Masons teach that no one should enter upon any important undertaking without first invoking the blessing of Deity. This was nothing new for me, I’d been taught that as a child and I am on a first name basis with old man Deity. As retirement approached I and made arraignments for a sacrament my birth religion calls “The Laying on of Hands.” A couple drops of consecrated Olive oil is used … which has symbolic and emblematic significance. This is a much more formal approach my usual mighty prayer while flying down the Interstate with the radio blasting away.

The Laying on of Hands will be happening in the near future. The following is an email I sent to the lumberjack friend of mine who is gonna lay hands on me.

Hey Harold

I feel “moved” to tell you from my perspective, what us two getting together with the olive oil is all about. Usually this kind of thing is to ask for a healing, blessing, guidance, or a bestowal of some kind.

I have never felt more whole in my life, I do not need a healing.

I have never felt more blessed in my life, I see more than ever, the blessings that have been coming my way all along. I am thankful, grateful, and the blessings just keep coming.

I have never felt more directed in my life. My guiding force has been there all along, I have chosen time and time again to look inside and listen to that guidance when the world we live in was giving me all kinds of misguided advice. I have direction and am aware of the path ahead.

Bestowal … I was going to say I am in no need of a bestowal … and I am not in need of one. That being said … the bestowal issue is more complex. Gate keepers come to mind again. Only this time it’s not the gates to the abundant kingdom of retirement. Maybe the bestowal issue needs the blessing of wholeness and guidance from within.

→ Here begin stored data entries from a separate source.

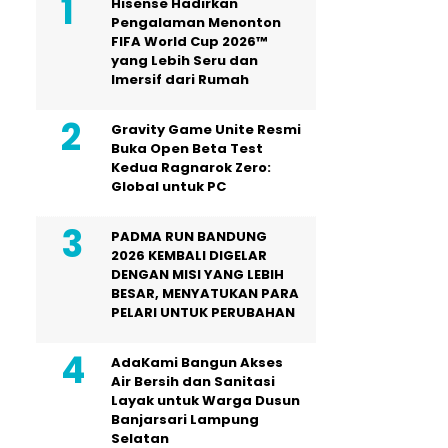
Hisense Hadirkan
Pengalaman Menonton
FIFA World Cup 2026™
yang Lebih Seru dan
Imersif dari Rumah
Gravity Game Unite Resmi
Buka Open Beta Test
Kedua Ragnarok Zero:
Global untuk PC
PADMA RUN BANDUNG
2026 KEMBALI DIGELAR
DENGAN MISI YANG LEBIH
BESAR, MENYATUKAN PARA
PELARI UNTUK PERUBAHAN
AdaKami Bangun Akses
Air Bersih dan Sanitasi
Layak untuk Warga Dusun
Banjarsari Lampung
Selatan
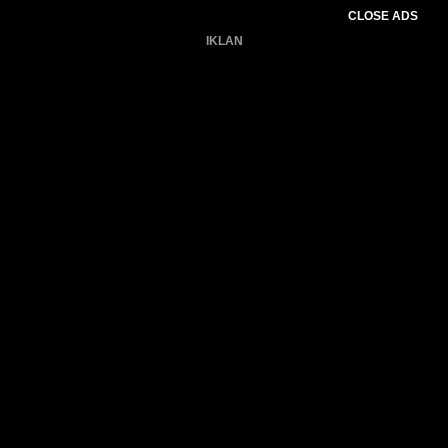
CLOSE ADS
IKLAN
Belum ada produk.
Gagal memuat data cuaca.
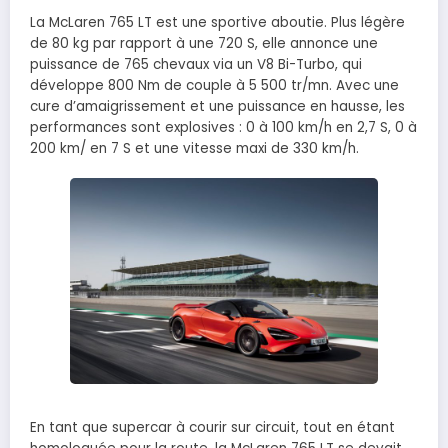
La McLaren 765 LT est une sportive aboutie. Plus légère
de 80 kg par rapport à une 720 S, elle annonce une
puissance de 765 chevaux via un V8 Bi-Turbo, qui
développe 800 Nm de couple à 5 500 tr/mn. Avec une
cure d’amaigrissement et une puissance en hausse, les
performances sont explosives : 0 à 100 km/h en 2,7 S, 0 à
200 km/ en 7 S et une vitesse maxi de 330 km/h.
En tant que supercar à courir sur circuit, tout en étant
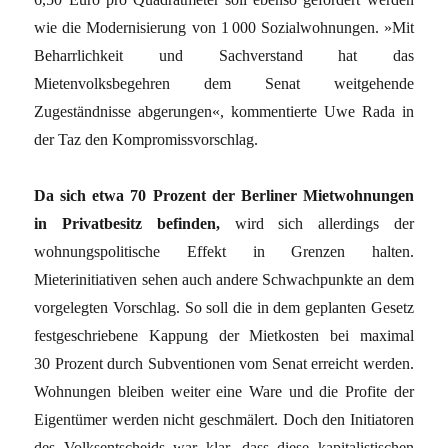
wie die Modernisierung von 1 000 Sozialwohnungen. »Mit
Beharrlichkeit und Sachverstand hat das
Mietenvolksbegehren dem Senat weitgehende
Zugeständnisse abgerungen«, kommentierte Uwe Rada in
der Taz den Kompromissvorschlag.
Da sich etwa 70 Prozent der Berliner Mietwohnungen
in Privatbesitz befinden,
wird sich allerdings der
wohnungspolitische Effekt in Grenzen halten.
Mieterinitiativen sehen auch andere Schwachpunkte an dem
vorgelegten Vorschlag. So soll die in dem geplanten Gesetz
festgeschriebene Kappung der Mietkosten bei maximal
30 Prozent durch Subventionen vom Senat erreicht werden.
Wohnungen bleiben weiter eine Ware und die Profite der
Eigentümer werden nicht geschmälert. Doch den Initiatoren
des Volksentscheids war klar, dass diese kapitalistischen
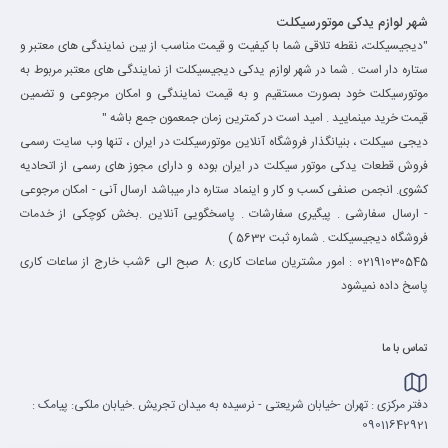
شهر لوازم یدکی موتورسیکلت
"دیجیسیکلت، نقطه تلاقی شما با کیفیت و قیمت مناسب از بین نمایندگی های معتبر و
ستاره دار است . شما در شهر لوازم یدکی دیجیسیکلت از نمایندگی های معتبر مربوط به
موتورسیکلت خود بصورت مستقیم و به قیمت نمایندگی و امکان مرجوعی و تضمین
قیمت خرید مینمایید . امید است در کمترین زمان جمعمون جمع باشه "
دیجی سیکلت ، بنیانگذار فروشگاه آنلاین موتورسیکلت در ایران ، تنها وب سایت رسمی
فروش قطعات یدکی موتور سیکلت در ایران بوده و دارای مجوز های رسمی از اتحادیه
کشوی. انجمن صنفی کسب و کار و اینماد ستاره دار میباشد ارسال آنی - امکان مرجوعی
- ارسال سفارشی . پیگیری سفارشات . پاسخگویی آنلاین .بخش کوچکی از خدمات
فروشگاه دیجیسیکلت . شماره ثبت 5632 )
02191030545 : امور مشتریان ساعات کاری :8 صبح الی 6شب خارج از ساعات کاری
پاسخ داده نمیشود
تماس با ما
دفتر مرکزی : تهران -خیابان شریعتی - نرسیده به میدان تجریش .خیابان ملکی: پیامک :
09011642921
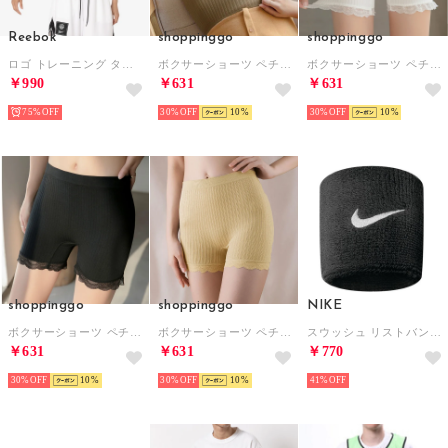
Reebok
shoppinggo
shoppinggo
ロゴ トレーニング タンクトップ / MONICA TRAIN CORE BOXY TANK （ブラック）
ボクサーショーツ ペチパンツ ペチコート レディースショーツ シームレスショーツ レースパンツ 快適フイット （カーキ）
ボクサーショーツ ペチパンツ ペチコート レディースショーツ シームレスショーツ レースパンツ 快適フイット （ホワイト）
￥990
￥631
￥631
75%
30%
10
30%
10
shoppinggo
shoppinggo
NIKE
ボクサーショーツ ペチパンツ ペチコート レディースショーツ シームレスショーツ レースパンツ 快適フイット （ブラック）
ボクサーショーツ ペチパンツ ペチコート レディースショーツ シームレスショーツ レースパンツ 快適フイット （ベージュ）
スウッシュ リストバンド （ブラック/ホワイト）
￥631
￥631
￥770
30%
10
30%
10
41%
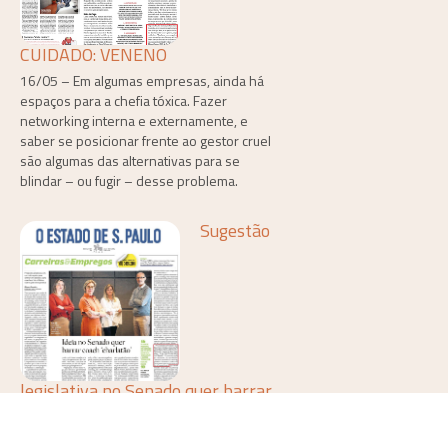
CUIDADO: VENENO
16/05 – Em algumas empresas, ainda há
espaços para a chefia tóxica. Fazer
networking interna e externamente, e
saber se posicionar frente ao gestor cruel
são algumas das alternativas para se
blindar – ou fugir – desse problema.
Sugestão
legislativa no Senado quer barrar
coach ‘charlatão’
12/05 – Proposta de eleitor alcançou em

But mostly, I was looking at the next phase of this life. My patriarchal blessing comes to mind, not the content so much, but the fact that it was at another time when my life situation was changing. I was out on my own for the first time and dealing with decisions and issues I’d never had to deal with before. Career, finances, relationships, and they were all tangled up together in ways I didn’t foresee for some reason.

Looking back over this I am sending mixed messages. I guess that’s because while I do feel really pumped about where I am and where I’m headed, not everything is totally clear and I want to go to, acknowledge, praise, and thank, my guiding force in a specific, significant, and powerful way.

Hope this email clears up……. hmm … maybe that’s what I need … clarity.

No hurry … it’ll happen … time and space are just an illusion. Don’t forget the constipated olive oil … extra virgin would be a nice touch.